I primarily use my own formulated stonewares and porcelain, combining soda firing, sgraffito, mishima, and layered glaze chemistry. I’m drawn to processes that leave room for surprise or disruption. I welcome accidents, variation, and tension as reflections of lived experience, especially for those of us whose identities and bodies resist easy categories.
My work often focuses on queer and trans embodiment, fatness, grief, and humor. I carve text and figurative imagery into magnets, tiles, and functional forms, blending utility with a kind of soft defiance. These objects live in kitchens, studios, fridges, altars, and pockets. They ask to be touched, held, and read.
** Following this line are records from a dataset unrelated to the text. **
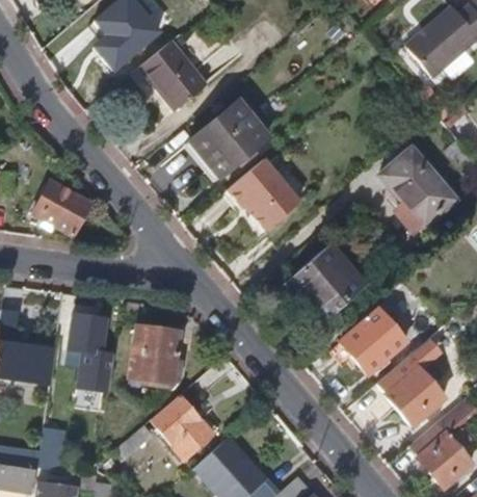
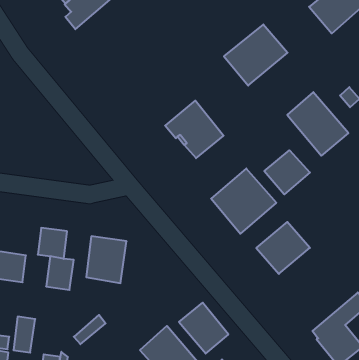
building: [140,40,209,111] -> none
building: [186,102,265,178] -> [224,24,288,86]
building: [38,185,90,236] -> none
building: none -> [264,150,310,194]
building: [376,337,444,424] -> none
building: [150,396,211,460] -> [179,303,228,354]

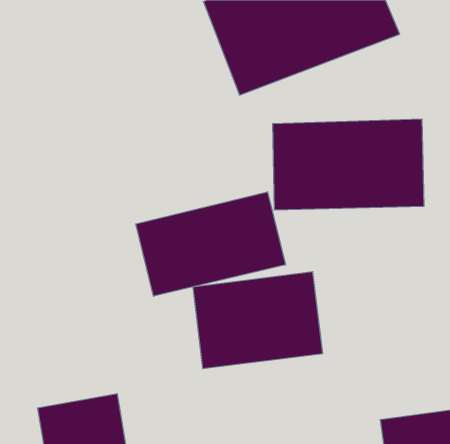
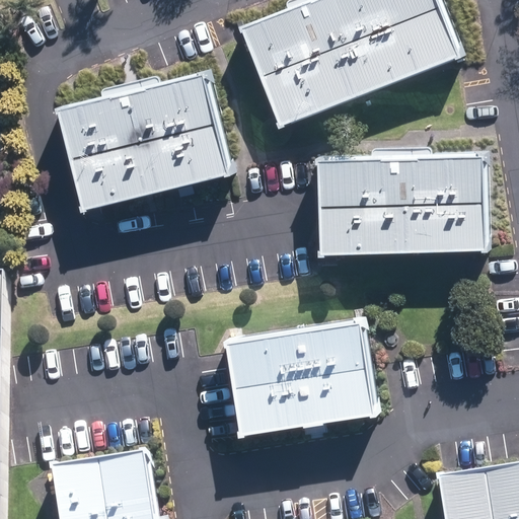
building: none -> [59,63,229,202]
building: [136,192,286,296] -> none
Much of what I make is rooted in response. I was raised in a rigid, fundamentalist household, where bodies were policed and language was moralized. My work challenges those frameworks and instead creates space for truth, curiosity, irreverence, and care. The outcome is often chaotic and joyful—sometimes silent, sometimes loud, always personal.
In addition to ceramics, I’m a bakery owner, trained operatic tenor, and master gardener. These threads inform my practice in both practical and poetic ways. I think a lot about seasonality, ritual, the body, and how we share space with one another. I bring a multi-sensory, community-minded approach to my studio work, often teaching in local spaces and collaborating with others. My pieces have shown in galleries, craft markets, and queer art spaces, and are collected by people who like their art to say something—and maybe swear a little.